The Legend of the Firefighter
Being a fire fighter is a job many children dream about. It has been a very important profession since the founding of our country, where most structures were made of wood. There are many misconceptions about becoming and being a firefighter. Let’s take a look at the life of Mike, a firefighter in Massachusetts:
My Journey to Becoming a Firefighter
“It all started by the time I entered high school. I knew I wanted to be in public service but wasn’t really sure about the path I would take once I got to college. My parents were pressuring me to study computers, and since my local school had a great computer science program I gave in. I put in the work and got my degree, but didn’t find the work rewarding. I felt something was missing.
My break came when a friend suggested I take the civil service exam to be a fire fighter. I didn’t actually get hired the first time I took it, but the fire was lit so to speak. I went to a local trade school to get my EMT basic certification and started working on an ambulance on my off days.
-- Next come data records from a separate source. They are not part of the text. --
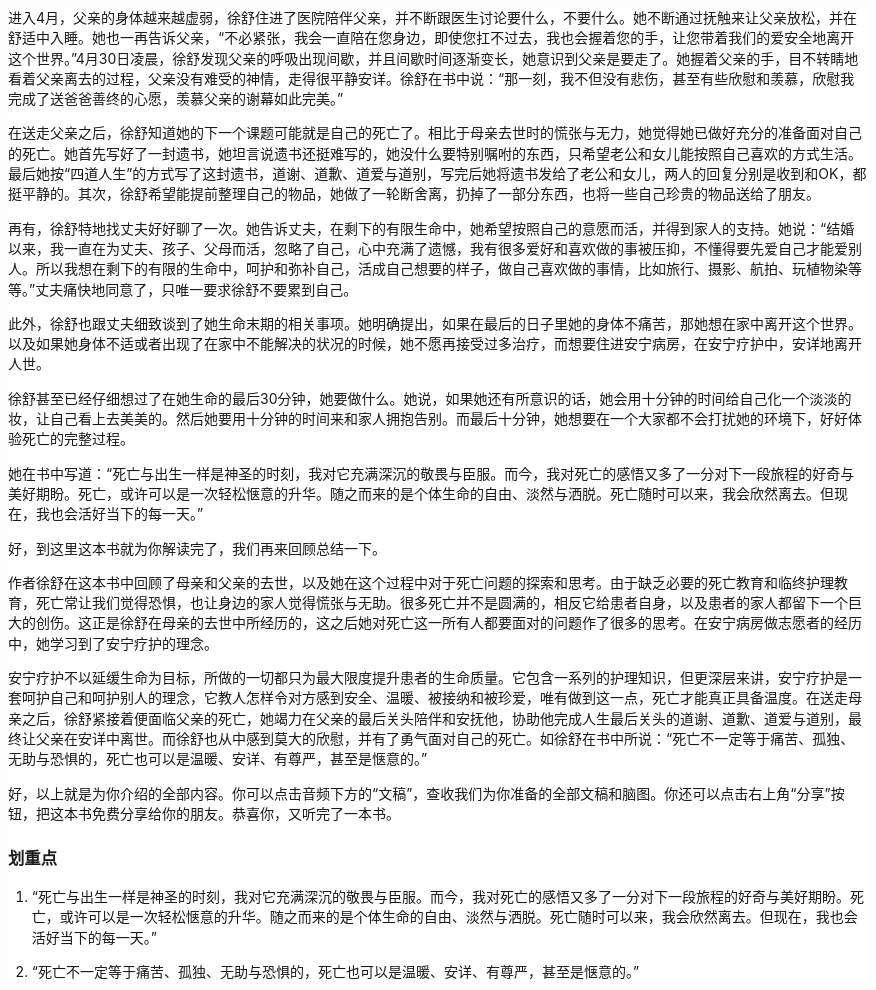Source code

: 进入4月，父亲的身体越来越虚弱，徐舒住进了医院陪伴父亲，并不断跟医生讨论要什么，不要什么。她不断通过抚触来让父亲放松，并在舒适中入睡。她也一再告诉父亲，“不必紧张，我会一直陪在您身边，即使您扛不过去，我也会握着您的手，让您带着我们的爱安全地离开这个世界。”4月30日凌晨，徐舒发现父亲的呼吸出现间歇，并且间歇时间逐渐变长，她意识到父亲是要走了。她握着父亲的手，目不转睛地看着父亲离去的过程，父亲没有难受的神情，走得很平静安详。徐舒在书中说：“那一刻，我不但没有悲伤，甚至有些欣慰和羡慕，欣慰我完成了送爸爸善终的心愿，羡慕父亲的谢幕如此完美。”

在送走父亲之后，徐舒知道她的下一个课题可能就是自己的死亡了。相比于母亲去世时的慌张与无力，她觉得她已做好充分的准备面对自己的死亡。她首先写好了一封遗书，她坦言说遗书还挺难写的，她没什么要特别嘱咐的东西，只希望老公和女儿能按照自己喜欢的方式生活。最后她按“四道人生”的方式写了这封遗书，道谢、道歉、道爱与道别，写完后她将遗书发给了老公和女儿，两人的回复分别是收到和OK，都挺平静的。其次，徐舒希望能提前整理自己的物品，她做了一轮断舍离，扔掉了一部分东西，也将一些自己珍贵的物品送给了朋友。

再有，徐舒特地找丈夫好好聊了一次。她告诉丈夫，在剩下的有限生命中，她希望按照自己的意愿而活，并得到家人的支持。她说：“结婚以来，我一直在为丈夫、孩子、父母而活，忽略了自己，心中充满了遗憾，我有很多爱好和喜欢做的事被压抑，不懂得要先爱自己才能爱别人。所以我想在剩下的有限的生命中，呵护和弥补自己，活成自己想要的样子，做自己喜欢做的事情，比如旅行、摄影、航拍、玩植物染等等。”丈夫痛快地同意了，只唯一要求徐舒不要累到自己。

此外，徐舒也跟丈夫细致谈到了她生命末期的相关事项。她明确提出，如果在最后的日子里她的身体不痛苦，那她想在家中离开这个世界。以及如果她身体不适或者出现了在家中不能解决的状况的时候，她不愿再接受过多治疗，而想要住进安宁病房，在安宁疗护中，安详地离开人世。

徐舒甚至已经仔细想过了在她生命的最后30分钟，她要做什么。她说，如果她还有所意识的话，她会用十分钟的时间给自己化一个淡淡的妆，让自己看上去美美的。然后她要用十分钟的时间来和家人拥抱告别。而最后十分钟，她想要在一个大家都不会打扰她的环境下，好好体验死亡的完整过程。

她在书中写道：“死亡与出生一样是神圣的时刻，我对它充满深沉的敬畏与臣服。而今，我对死亡的感悟又多了一分对下一段旅程的好奇与美好期盼。死亡，或许可以是一次轻松惬意的升华。随之而来的是个体生命的自由、淡然与洒脱。死亡随时可以来，我会欣然离去。但现在，我也会活好当下的每一天。”



好，到这里这本书就为你解读完了，我们再来回顾总结一下。

作者徐舒在这本书中回顾了母亲和父亲的去世，以及她在这个过程中对于死亡问题的探索和思考。由于缺乏必要的死亡教育和临终护理教育，死亡常让我们觉得恐惧，也让身边的家人觉得慌张与无助。很多死亡并不是圆满的，相反它给患者自身，以及患者的家人都留下一个巨大的创伤。这正是徐舒在母亲的去世中所经历的，这之后她对死亡这一所有人都要面对的问题作了很多的思考。在安宁病房做志愿者的经历中，她学习到了安宁疗护的理念。

安宁疗护不以延缓生命为目标，所做的一切都只为最大限度提升患者的生命质量。它包含一系列的护理知识，但更深层来讲，安宁疗护是一套呵护自己和呵护别人的理念，它教人怎样令对方感到安全、温暖、被接纳和被珍爱，唯有做到这一点，死亡才能真正具备温度。在送走母亲之后，徐舒紧接着便面临父亲的死亡，她竭力在父亲的最后关头陪伴和安抚他，协助他完成人生最后关头的道谢、道歉、道爱与道别，最终让父亲在安详中离世。而徐舒也从中感到莫大的欣慰，并有了勇气面对自己的死亡。如徐舒在书中所说：“死亡不一定等于痛苦、孤独、无助与恐惧的，死亡也可以是温暖、安详、有尊严，甚至是惬意的。”

好，以上就是为你介绍的全部内容。你可以点击音频下方的“文稿”，查收我们为你准备的全部文稿和脑图。你还可以点击右上角“分享”按钮，把这本书免费分享给你的朋友。恭喜你，又听完了一本书。



### 划重点

 1. “死亡与出生一样是神圣的时刻，我对它充满深沉的敬畏与臣服。而今，我对死亡的感悟又多了一分对下一段旅程的好奇与美好期盼。死亡，或许可以是一次轻松惬意的升华。随之而来的是个体生命的自由、淡然与洒脱。死亡随时可以来，我会欣然离去。但现在，我也会活好当下的每一天。”

 2. “死亡不一定等于痛苦、孤独、无助与恐惧的，死亡也可以是温暖、安详、有尊严，甚至是惬意的。”



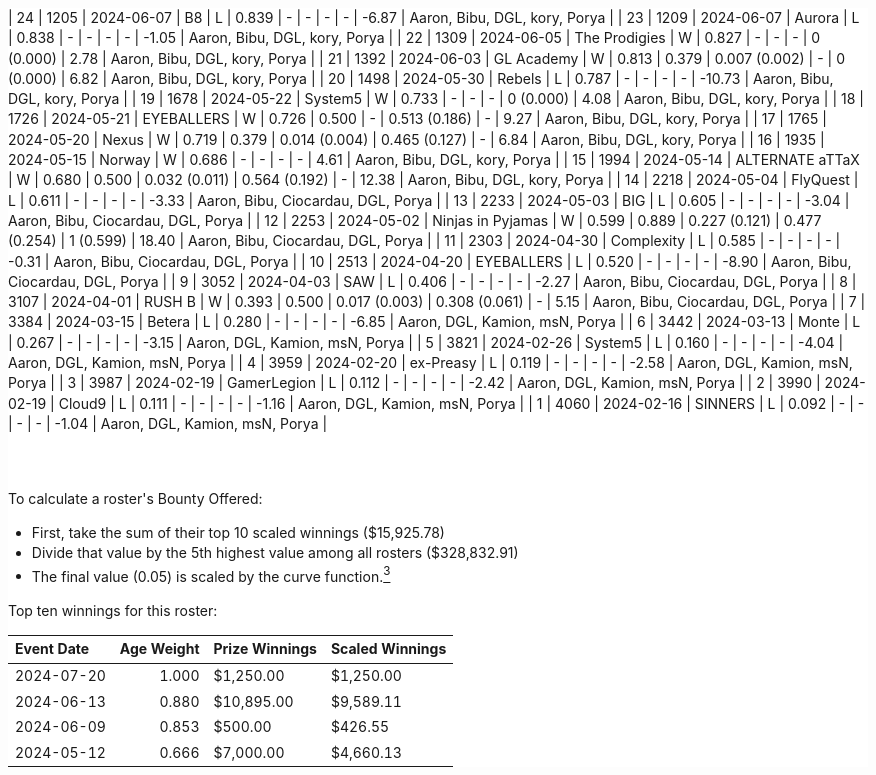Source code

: |           24 |     1205 | 2024-06-07 | B8                | L   | 0.839      | -            | -                | -                | -         |    -6.87 | Aaron, Bibu, DGL, kory, Porya      |
|           23 |     1209 | 2024-06-07 | Aurora            | L   | 0.838      | -            | -                | -                | -         |    -1.05 | Aaron, Bibu, DGL, kory, Porya      |
|           22 |     1309 | 2024-06-05 | The Prodigies     | W   | 0.827      | -            | -                | -                | 0 (0.000) |     2.78 | Aaron, Bibu, DGL, kory, Porya      |
|           21 |     1392 | 2024-06-03 | GL Academy        | W   | 0.813      | 0.379        | 0.007 (0.002)    | -                | 0 (0.000) |     6.82 | Aaron, Bibu, DGL, kory, Porya      |
|           20 |     1498 | 2024-05-30 | Rebels            | L   | 0.787      | -            | -                | -                | -         |   -10.73 | Aaron, Bibu, DGL, kory, Porya      |
|           19 |     1678 | 2024-05-22 | System5           | W   | 0.733      | -            | -                | -                | 0 (0.000) |     4.08 | Aaron, Bibu, DGL, kory, Porya      |
|           18 |     1726 | 2024-05-21 | EYEBALLERS        | W   | 0.726      | 0.500        | -                | 0.513 (0.186)    | -         |     9.27 | Aaron, Bibu, DGL, kory, Porya      |
|           17 |     1765 | 2024-05-20 | Nexus             | W   | 0.719      | 0.379        | 0.014 (0.004)    | 0.465 (0.127)    | -         |     6.84 | Aaron, Bibu, DGL, kory, Porya      |
|           16 |     1935 | 2024-05-15 | Norway            | W   | 0.686      | -            | -                | -                | -         |     4.61 | Aaron, Bibu, DGL, kory, Porya      |
|           15 |     1994 | 2024-05-14 | ALTERNATE aTTaX   | W   | 0.680      | 0.500        | 0.032 (0.011)    | 0.564 (0.192)    | -         |    12.38 | Aaron, Bibu, DGL, kory, Porya      |
|           14 |     2218 | 2024-05-04 | FlyQuest          | L   | 0.611      | -            | -                | -                | -         |    -3.33 | Aaron, Bibu, Ciocardau, DGL, Porya |
|           13 |     2233 | 2024-05-03 | BIG               | L   | 0.605      | -            | -                | -                | -         |    -3.04 | Aaron, Bibu, Ciocardau, DGL, Porya |
|           12 |     2253 | 2024-05-02 | Ninjas in Pyjamas | W   | 0.599      | 0.889        | 0.227 (0.121)    | 0.477 (0.254)    | 1 (0.599) |    18.40 | Aaron, Bibu, Ciocardau, DGL, Porya |
|           11 |     2303 | 2024-04-30 | Complexity        | L   | 0.585      | -            | -                | -                | -         |    -0.31 | Aaron, Bibu, Ciocardau, DGL, Porya |
|           10 |     2513 | 2024-04-20 | EYEBALLERS        | L   | 0.520      | -            | -                | -                | -         |    -8.90 | Aaron, Bibu, Ciocardau, DGL, Porya |
|            9 |     3052 | 2024-04-03 | SAW               | L   | 0.406      | -            | -                | -                | -         |    -2.27 | Aaron, Bibu, Ciocardau, DGL, Porya |
|            8 |     3107 | 2024-04-01 | RUSH B            | W   | 0.393      | 0.500        | 0.017 (0.003)    | 0.308 (0.061)    | -         |     5.15 | Aaron, Bibu, Ciocardau, DGL, Porya |
|            7 |     3384 | 2024-03-15 | Betera            | L   | 0.280      | -            | -                | -                | -         |    -6.85 | Aaron, DGL, Kamion, msN, Porya     |
|            6 |     3442 | 2024-03-13 | Monte             | L   | 0.267      | -            | -                | -                | -         |    -3.15 | Aaron, DGL, Kamion, msN, Porya     |
|            5 |     3821 | 2024-02-26 | System5           | L   | 0.160      | -            | -                | -                | -         |    -4.04 | Aaron, DGL, Kamion, msN, Porya     |
|            4 |     3959 | 2024-02-20 | ex-Preasy         | L   | 0.119      | -            | -                | -                | -         |    -2.58 | Aaron, DGL, Kamion, msN, Porya     |
|            3 |     3987 | 2024-02-19 | GamerLegion       | L   | 0.112      | -            | -                | -                | -         |    -2.42 | Aaron, DGL, Kamion, msN, Porya     |
|            2 |     3990 | 2024-02-19 | Cloud9            | L   | 0.111      | -            | -                | -                | -         |    -1.16 | Aaron, DGL, Kamion, msN, Porya     |
|            1 |     4060 | 2024-02-16 | SINNERS           | L   | 0.092      | -            | -                | -                | -         |    -1.04 | Aaron, DGL, Kamion, msN, Porya     |

<br />
<span id="table2"></span><br />
To calculate a roster's Bounty Offered:<br />

- First, take the sum of their top 10 scaled winnings ($15,925.78)
- Divide that value by the 5th highest value among all rosters ($328,832.91)
- The final value (0.05) is scaled by the curve function.[<sup>3</sup>](#curveFunction)

Top ten winnings for this roster:<br />

| Event Date | Age Weight | Prize Winnings | Scaled Winnings |
| :- | -: | :- | :- |
| 2024-07-20 |      1.000 | $1,250.00      | $1,250.00       |
| 2024-06-13 |      0.880 | $10,895.00     | $9,589.11       |
| 2024-06-09 |      0.853 | $500.00        | $426.55         |
| 2024-05-12 |      0.666 | $7,000.00      | $4,660.13       |

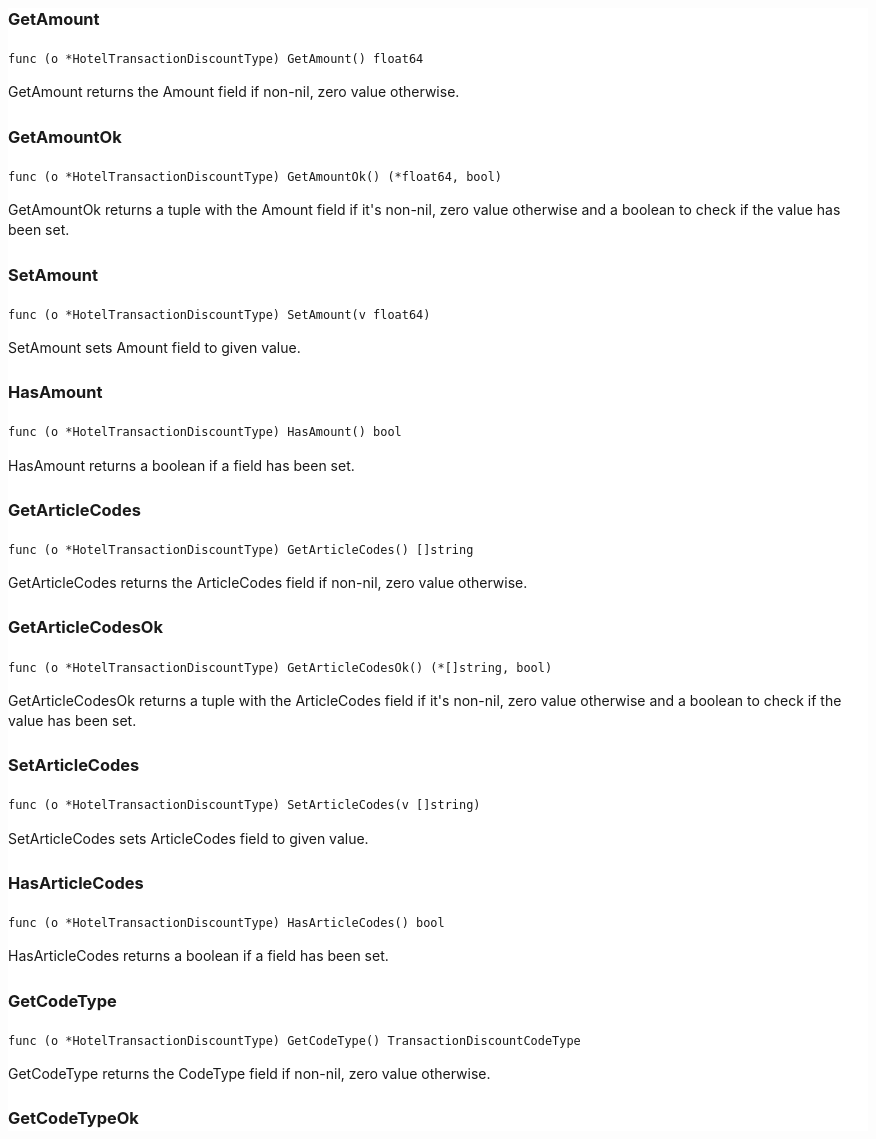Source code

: ### GetAmount

`func (o *HotelTransactionDiscountType) GetAmount() float64`

GetAmount returns the Amount field if non-nil, zero value otherwise.

### GetAmountOk

`func (o *HotelTransactionDiscountType) GetAmountOk() (*float64, bool)`

GetAmountOk returns a tuple with the Amount field if it's non-nil, zero value otherwise
and a boolean to check if the value has been set.

### SetAmount

`func (o *HotelTransactionDiscountType) SetAmount(v float64)`

SetAmount sets Amount field to given value.

### HasAmount

`func (o *HotelTransactionDiscountType) HasAmount() bool`

HasAmount returns a boolean if a field has been set.

### GetArticleCodes

`func (o *HotelTransactionDiscountType) GetArticleCodes() []string`

GetArticleCodes returns the ArticleCodes field if non-nil, zero value otherwise.

### GetArticleCodesOk

`func (o *HotelTransactionDiscountType) GetArticleCodesOk() (*[]string, bool)`

GetArticleCodesOk returns a tuple with the ArticleCodes field if it's non-nil, zero value otherwise
and a boolean to check if the value has been set.

### SetArticleCodes

`func (o *HotelTransactionDiscountType) SetArticleCodes(v []string)`

SetArticleCodes sets ArticleCodes field to given value.

### HasArticleCodes

`func (o *HotelTransactionDiscountType) HasArticleCodes() bool`

HasArticleCodes returns a boolean if a field has been set.

### GetCodeType

`func (o *HotelTransactionDiscountType) GetCodeType() TransactionDiscountCodeType`

GetCodeType returns the CodeType field if non-nil, zero value otherwise.

### GetCodeTypeOk
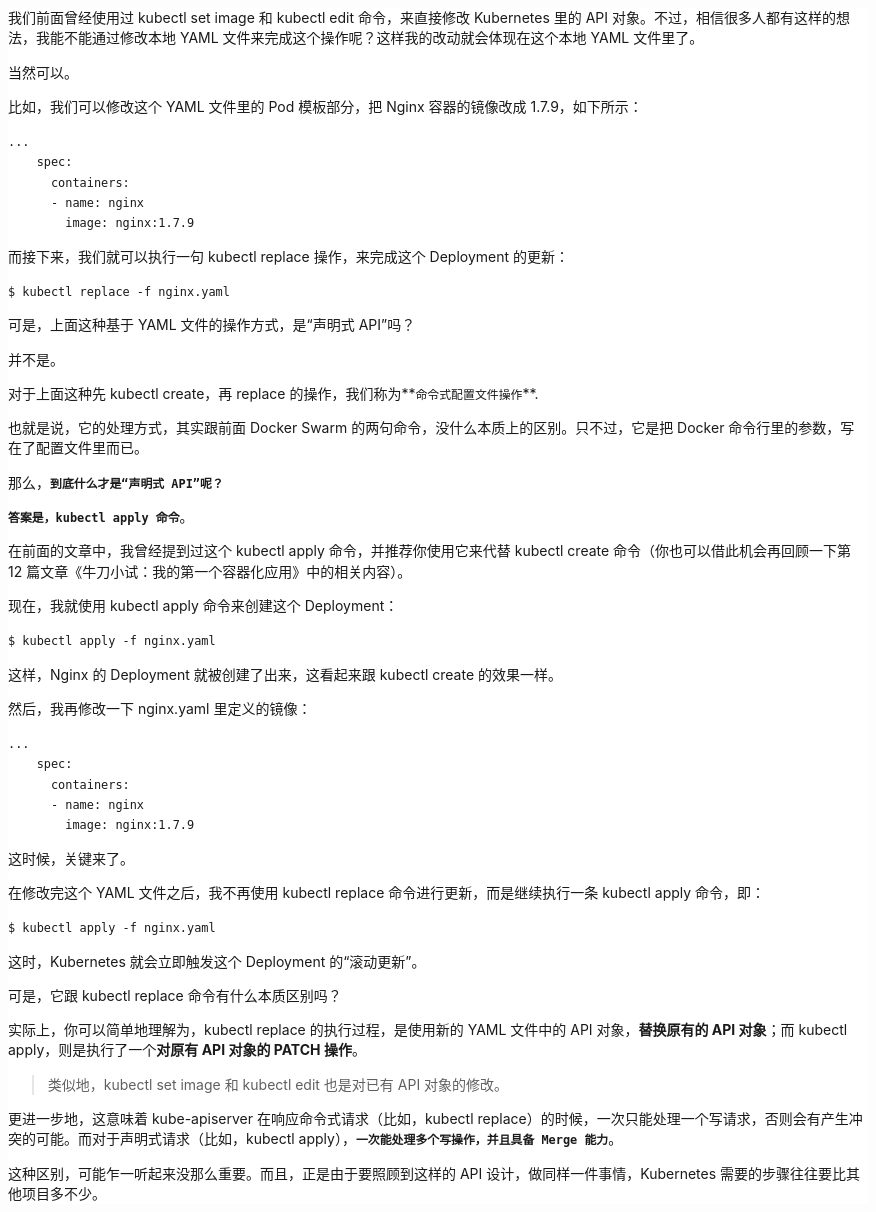 我们前面曾经使用过 kubectl set image 和 kubectl edit 命令，来直接修改 Kubernetes 里的 API 对象。不过，相信很多人都有这样的想法，我能不能通过修改本地 YAML 文件来完成这个操作呢？这样我的改动就会体现在这个本地 YAML 文件里了。

当然可以。

比如，我们可以修改这个 YAML 文件里的 Pod 模板部分，把 Nginx 容器的镜像改成 1.7.9，如下所示：

	...
	    spec:
	      containers:
	      - name: nginx
	        image: nginx:1.7.9
而接下来，我们就可以执行一句 kubectl replace 操作，来完成这个 Deployment 的更新：

	$ kubectl replace -f nginx.yaml
可是，上面这种基于 YAML 文件的操作方式，是“声明式 API”吗？

并不是。

对于上面这种先 kubectl create，再 replace 的操作，我们称为**`命令式配置文件操作`**.

也就是说，它的处理方式，其实跟前面 Docker Swarm 的两句命令，没什么本质上的区别。只不过，它是把 Docker 命令行里的参数，写在了配置文件里而已。

那么，**`到底什么才是“声明式 API”呢？`**

**`答案是，kubectl apply 命令`**。

在前面的文章中，我曾经提到过这个 kubectl apply 命令，并推荐你使用它来代替 kubectl create 命令（你也可以借此机会再回顾一下第 12 篇文章《牛刀小试：我的第一个容器化应用》中的相关内容）。

现在，我就使用 kubectl apply 命令来创建这个 Deployment：

	$ kubectl apply -f nginx.yaml
这样，Nginx 的 Deployment 就被创建了出来，这看起来跟 kubectl create 的效果一样。

然后，我再修改一下 nginx.yaml 里定义的镜像：

	...
	    spec:
	      containers:
	      - name: nginx
	        image: nginx:1.7.9
这时候，关键来了。

在修改完这个 YAML 文件之后，我不再使用 kubectl replace 命令进行更新，而是继续执行一条 kubectl apply 命令，即：

	$ kubectl apply -f nginx.yaml
这时，Kubernetes 就会立即触发这个 Deployment 的“滚动更新”。

可是，它跟 kubectl replace 命令有什么本质区别吗？

实际上，你可以简单地理解为，kubectl replace 的执行过程，是使用新的 YAML 文件中的 API 对象，**替换原有的 API 对象**；而 kubectl apply，则是执行了一个**对原有 API 对象的 PATCH 操作**。

> 类似地，kubectl set image 和 kubectl edit 也是对已有 API 对象的修改。

更进一步地，这意味着 kube-apiserver 在响应命令式请求（比如，kubectl replace）的时候，一次只能处理一个写请求，否则会有产生冲突的可能。而对于声明式请求（比如，kubectl apply），**`一次能处理多个写操作，并且具备 Merge 能力`**。

这种区别，可能乍一听起来没那么重要。而且，正是由于要照顾到这样的 API 设计，做同样一件事情，Kubernetes 需要的步骤往往要比其他项目多不少。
I eventually went full time on the ambulance as I was drawn to the excitement and unpredictability. This transition also allowed me to start volunteering at a local fire department. The fire department helped me get my fire fighter 1 and 2 certifications, which gave me the basic training I needed to get the job.The next time the civil service exam came along, I made the cut with my score.
The addition of the certifications helped give me enough points to edge out the others who were in my previous situation when I first took the exam.
My dream was finally coming true. 5 years in and I can say it is everything I hoped for and more.
A Day in My Life as a Firefighter
I work a rotating schedule of 24 hours on and 48 hours off. My day starts at 8am. Everyone starting their shift with me meets at the designated spot for roll call with the shift captain. After we are all accounted for, its time to make sure we have everything in order for the day ahead.
I start with checking my own gear that I wear on a call. Then the entire crew checks the trucks, the equipment and the supplies. We have to ensure everything is accounted for and in proper working order.
After the personal and house gear has been checked, it’s time for housekeeping. We live at the firehouse and the same things that need to be done at our homes to keep them in order also have to be done at the firehouse. Sweeping, mopping, scrubbing, we do it all just like has to be done at home.
After cleaning, we get together as a group and get an agenda for the day from the shift captain. We may have training or errands to run for the firehouse. We also try to work in time to work out. We have a small gym at the firehouse and it sees a lot of use.
It is critical that we maintain a high level of fitness in order to perform at a high level in stressful condition.
Calls can come at any time throughout the shift. We usually find a way to accomplish all of our set activities, but it can be challenging on those day when calls come in one after another. There is a built in level of flexibility for this.
We have lunch and dinner along the way depending on what happens between our duties and calls. We aim for noon and 6pm, but it isn’t usually like clockwork. I come prepared with a few bars and shakes in case we stay busy and I can’t have a sit down type meal.
We usually get to sleep around 10pm if we aren’t on a call. There is no guarantee we are going to get much sleep. I try to make sure I am fully rested when I arrive to keep from getting too fatigued.
Career and Education Considerations
“Now that I am settled into my career, I can look at where I really want to get. I want to be an officer, maybe even a chief one day.”
My department has a stipend built into our contract that pays me an extra 5% if I receive my bachelor’s in a related field so going that route make sense especially since it will also give me extra points on the promotional exams along the way.
I do have a larger goal, which is to eventually get a master’s degree. My department doesn’t pay anything for receiving it, but I know it will give me an edge as I advance in my career. Some guys even talk about retiring from the department and then applying to be a chief in another state so they can get their retirement plus a chiefs pay for a few years.
I want to have that kind of option down the road. A Master’s of Public Administration seems to make the most sense based on my research so far as it applies to fire service and also a lot of other types of things.”